Data for review START
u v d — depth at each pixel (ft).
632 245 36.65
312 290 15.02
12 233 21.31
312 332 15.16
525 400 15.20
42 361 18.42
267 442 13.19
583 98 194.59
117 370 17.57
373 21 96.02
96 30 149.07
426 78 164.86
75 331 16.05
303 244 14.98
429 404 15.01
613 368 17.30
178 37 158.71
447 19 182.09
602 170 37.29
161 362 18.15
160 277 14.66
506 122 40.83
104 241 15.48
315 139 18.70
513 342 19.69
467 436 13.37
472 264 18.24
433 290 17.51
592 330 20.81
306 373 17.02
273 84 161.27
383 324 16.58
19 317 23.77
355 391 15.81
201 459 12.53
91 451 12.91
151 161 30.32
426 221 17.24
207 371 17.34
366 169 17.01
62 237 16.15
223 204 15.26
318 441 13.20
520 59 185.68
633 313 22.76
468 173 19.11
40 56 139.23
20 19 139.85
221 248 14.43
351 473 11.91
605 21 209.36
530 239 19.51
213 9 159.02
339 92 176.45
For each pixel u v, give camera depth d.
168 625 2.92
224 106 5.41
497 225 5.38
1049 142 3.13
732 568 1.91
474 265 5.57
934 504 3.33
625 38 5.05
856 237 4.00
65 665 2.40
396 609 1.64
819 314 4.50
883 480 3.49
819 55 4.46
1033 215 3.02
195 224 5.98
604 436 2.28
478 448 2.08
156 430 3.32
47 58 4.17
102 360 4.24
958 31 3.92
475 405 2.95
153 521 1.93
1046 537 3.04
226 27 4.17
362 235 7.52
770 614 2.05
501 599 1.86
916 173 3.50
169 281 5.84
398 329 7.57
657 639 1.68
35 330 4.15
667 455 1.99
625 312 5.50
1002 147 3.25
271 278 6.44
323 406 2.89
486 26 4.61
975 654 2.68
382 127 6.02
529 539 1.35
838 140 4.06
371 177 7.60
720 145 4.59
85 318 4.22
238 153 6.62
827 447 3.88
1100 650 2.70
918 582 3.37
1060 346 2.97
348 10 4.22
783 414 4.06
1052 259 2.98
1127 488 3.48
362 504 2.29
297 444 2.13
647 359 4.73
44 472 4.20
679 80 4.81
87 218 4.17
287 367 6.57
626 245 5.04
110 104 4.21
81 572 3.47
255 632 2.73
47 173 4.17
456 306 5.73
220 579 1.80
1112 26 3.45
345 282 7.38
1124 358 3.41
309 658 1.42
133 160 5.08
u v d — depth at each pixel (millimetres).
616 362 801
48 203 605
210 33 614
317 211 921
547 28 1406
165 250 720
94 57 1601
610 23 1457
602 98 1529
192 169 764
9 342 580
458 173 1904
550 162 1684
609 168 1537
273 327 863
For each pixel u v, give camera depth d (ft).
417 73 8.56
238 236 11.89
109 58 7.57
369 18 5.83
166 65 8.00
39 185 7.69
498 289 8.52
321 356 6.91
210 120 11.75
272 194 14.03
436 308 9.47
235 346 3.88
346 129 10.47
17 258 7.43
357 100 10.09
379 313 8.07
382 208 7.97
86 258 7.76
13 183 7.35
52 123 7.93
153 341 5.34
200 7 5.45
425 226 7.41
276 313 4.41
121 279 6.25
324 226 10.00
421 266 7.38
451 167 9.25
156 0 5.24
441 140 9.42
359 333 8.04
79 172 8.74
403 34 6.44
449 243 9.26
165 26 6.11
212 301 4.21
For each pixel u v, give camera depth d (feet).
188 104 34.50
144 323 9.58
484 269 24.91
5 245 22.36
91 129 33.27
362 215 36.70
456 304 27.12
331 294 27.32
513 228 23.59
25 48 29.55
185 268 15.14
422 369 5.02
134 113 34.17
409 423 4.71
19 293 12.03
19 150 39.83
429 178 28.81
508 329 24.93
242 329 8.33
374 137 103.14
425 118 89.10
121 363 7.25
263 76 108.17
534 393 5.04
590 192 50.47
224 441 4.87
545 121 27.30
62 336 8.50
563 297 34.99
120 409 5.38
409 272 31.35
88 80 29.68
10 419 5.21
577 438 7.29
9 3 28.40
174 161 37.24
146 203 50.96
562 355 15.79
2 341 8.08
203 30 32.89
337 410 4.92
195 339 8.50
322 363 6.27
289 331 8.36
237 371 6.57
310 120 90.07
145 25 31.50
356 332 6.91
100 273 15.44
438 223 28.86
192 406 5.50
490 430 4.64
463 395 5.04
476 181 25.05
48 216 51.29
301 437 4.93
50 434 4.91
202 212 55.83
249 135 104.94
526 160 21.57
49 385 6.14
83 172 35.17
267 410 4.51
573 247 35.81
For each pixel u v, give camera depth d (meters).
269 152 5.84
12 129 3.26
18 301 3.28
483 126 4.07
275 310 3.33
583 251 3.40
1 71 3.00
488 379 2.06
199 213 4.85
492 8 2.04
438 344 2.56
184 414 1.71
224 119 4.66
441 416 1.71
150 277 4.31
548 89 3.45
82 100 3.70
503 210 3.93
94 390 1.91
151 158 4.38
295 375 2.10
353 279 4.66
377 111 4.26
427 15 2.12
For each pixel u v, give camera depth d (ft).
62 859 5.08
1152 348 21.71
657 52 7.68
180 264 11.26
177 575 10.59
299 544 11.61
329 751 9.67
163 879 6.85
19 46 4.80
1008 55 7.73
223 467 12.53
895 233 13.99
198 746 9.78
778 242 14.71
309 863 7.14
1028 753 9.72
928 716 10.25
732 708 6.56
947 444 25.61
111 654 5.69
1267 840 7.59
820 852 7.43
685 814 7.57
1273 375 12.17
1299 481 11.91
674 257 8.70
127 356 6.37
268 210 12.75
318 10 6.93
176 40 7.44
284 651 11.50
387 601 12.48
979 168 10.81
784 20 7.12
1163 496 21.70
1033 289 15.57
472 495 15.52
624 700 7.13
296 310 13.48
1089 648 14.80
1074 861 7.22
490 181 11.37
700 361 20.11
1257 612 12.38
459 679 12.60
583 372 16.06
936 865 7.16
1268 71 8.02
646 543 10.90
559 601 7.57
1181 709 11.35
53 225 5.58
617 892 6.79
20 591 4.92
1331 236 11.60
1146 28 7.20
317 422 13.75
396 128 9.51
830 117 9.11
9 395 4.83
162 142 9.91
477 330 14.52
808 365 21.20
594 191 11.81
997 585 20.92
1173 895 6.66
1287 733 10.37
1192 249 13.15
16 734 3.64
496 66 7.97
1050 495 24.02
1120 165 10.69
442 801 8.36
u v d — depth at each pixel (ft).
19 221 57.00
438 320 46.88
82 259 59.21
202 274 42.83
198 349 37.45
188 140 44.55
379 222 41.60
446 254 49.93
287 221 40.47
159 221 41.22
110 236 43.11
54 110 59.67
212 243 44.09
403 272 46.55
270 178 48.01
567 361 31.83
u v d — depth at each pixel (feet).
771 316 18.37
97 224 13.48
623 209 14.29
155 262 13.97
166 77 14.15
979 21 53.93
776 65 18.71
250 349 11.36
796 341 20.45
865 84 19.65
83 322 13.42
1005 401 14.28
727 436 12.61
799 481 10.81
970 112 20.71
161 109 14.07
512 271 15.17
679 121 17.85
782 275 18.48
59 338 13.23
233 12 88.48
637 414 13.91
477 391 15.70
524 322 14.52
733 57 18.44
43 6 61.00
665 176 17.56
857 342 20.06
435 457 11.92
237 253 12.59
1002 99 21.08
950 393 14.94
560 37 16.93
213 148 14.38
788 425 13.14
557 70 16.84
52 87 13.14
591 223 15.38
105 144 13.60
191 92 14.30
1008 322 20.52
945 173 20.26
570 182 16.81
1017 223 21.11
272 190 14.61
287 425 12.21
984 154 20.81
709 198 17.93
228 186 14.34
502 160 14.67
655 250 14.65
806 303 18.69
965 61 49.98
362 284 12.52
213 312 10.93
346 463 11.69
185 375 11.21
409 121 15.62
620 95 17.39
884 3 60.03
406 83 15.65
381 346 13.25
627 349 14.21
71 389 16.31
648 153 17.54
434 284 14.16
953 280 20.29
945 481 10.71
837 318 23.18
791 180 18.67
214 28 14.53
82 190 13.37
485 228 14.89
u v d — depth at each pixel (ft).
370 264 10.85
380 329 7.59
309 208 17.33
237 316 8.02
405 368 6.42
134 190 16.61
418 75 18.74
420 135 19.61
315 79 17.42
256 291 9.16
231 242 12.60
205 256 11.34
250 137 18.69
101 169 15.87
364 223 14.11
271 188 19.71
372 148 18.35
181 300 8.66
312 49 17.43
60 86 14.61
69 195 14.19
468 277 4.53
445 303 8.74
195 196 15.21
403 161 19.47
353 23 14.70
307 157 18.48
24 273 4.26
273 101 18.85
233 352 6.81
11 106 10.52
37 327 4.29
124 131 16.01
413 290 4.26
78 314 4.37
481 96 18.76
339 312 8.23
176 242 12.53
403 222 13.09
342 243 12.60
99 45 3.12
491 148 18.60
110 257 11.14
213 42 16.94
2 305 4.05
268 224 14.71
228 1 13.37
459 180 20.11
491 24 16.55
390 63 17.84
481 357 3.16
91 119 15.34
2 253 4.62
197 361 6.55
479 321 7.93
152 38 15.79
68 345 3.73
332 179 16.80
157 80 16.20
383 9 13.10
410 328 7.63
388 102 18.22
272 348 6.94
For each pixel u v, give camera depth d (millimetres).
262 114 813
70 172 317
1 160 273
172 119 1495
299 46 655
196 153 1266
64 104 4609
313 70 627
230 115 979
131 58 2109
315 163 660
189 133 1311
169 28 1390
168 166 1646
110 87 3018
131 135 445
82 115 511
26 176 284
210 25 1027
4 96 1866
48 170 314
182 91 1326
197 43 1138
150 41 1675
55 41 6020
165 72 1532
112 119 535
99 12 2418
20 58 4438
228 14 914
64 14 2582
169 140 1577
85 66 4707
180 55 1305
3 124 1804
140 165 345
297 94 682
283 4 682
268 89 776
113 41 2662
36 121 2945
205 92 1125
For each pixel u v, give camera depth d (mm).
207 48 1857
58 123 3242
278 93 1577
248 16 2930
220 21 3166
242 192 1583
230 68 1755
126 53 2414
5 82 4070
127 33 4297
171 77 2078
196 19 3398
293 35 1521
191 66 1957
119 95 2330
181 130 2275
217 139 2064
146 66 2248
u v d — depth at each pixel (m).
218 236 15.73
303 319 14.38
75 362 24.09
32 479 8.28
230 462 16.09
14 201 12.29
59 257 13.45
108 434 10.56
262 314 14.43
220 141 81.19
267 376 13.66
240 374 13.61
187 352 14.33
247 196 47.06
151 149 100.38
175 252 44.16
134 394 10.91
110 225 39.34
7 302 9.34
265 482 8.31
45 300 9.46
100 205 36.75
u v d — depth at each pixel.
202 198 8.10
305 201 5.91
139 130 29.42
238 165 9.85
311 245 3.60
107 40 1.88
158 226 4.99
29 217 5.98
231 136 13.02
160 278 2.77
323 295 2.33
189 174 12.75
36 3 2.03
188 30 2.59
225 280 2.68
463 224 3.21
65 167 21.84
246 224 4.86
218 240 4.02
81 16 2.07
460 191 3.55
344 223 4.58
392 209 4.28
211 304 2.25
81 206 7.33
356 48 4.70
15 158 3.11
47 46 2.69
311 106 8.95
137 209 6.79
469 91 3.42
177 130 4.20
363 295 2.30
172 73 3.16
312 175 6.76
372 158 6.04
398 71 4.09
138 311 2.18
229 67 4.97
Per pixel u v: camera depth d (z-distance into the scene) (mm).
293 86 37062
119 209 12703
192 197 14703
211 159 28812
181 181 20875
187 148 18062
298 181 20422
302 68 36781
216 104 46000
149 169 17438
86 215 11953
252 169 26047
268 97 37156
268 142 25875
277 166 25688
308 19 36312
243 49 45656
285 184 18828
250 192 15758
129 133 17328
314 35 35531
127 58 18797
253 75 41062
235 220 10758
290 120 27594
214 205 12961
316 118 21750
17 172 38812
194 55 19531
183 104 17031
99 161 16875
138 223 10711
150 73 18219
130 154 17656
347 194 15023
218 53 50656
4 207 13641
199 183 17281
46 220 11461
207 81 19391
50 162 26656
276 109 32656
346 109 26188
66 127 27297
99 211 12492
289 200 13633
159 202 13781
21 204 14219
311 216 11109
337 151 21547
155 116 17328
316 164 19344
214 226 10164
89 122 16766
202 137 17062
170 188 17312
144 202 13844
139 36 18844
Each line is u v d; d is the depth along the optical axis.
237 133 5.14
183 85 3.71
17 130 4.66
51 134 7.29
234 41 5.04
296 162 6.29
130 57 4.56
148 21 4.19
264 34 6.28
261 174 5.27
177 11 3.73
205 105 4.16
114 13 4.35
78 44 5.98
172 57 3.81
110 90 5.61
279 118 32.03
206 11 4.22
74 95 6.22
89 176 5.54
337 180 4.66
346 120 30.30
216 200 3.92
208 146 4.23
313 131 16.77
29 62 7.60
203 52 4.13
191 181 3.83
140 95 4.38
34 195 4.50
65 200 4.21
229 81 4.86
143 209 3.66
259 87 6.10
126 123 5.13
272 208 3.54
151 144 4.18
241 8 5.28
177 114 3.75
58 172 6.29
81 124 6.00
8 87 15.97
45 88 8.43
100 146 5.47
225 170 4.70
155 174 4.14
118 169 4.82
Data for review END
*Problem to solve*
The required answer is the run of lines above, starting at the line with "14 201 12.29" and ending at the line with "202 198 8.10", reproduced exactly with both ends.

*Output for this exercise*
14 201 12.29
59 257 13.45
108 434 10.56
262 314 14.43
220 141 81.19
267 376 13.66
240 374 13.61
187 352 14.33
247 196 47.06
151 149 100.38
175 252 44.16
134 394 10.91
110 225 39.34
7 302 9.34
265 482 8.31
45 300 9.46
100 205 36.75
u v d — depth at each pixel.
202 198 8.10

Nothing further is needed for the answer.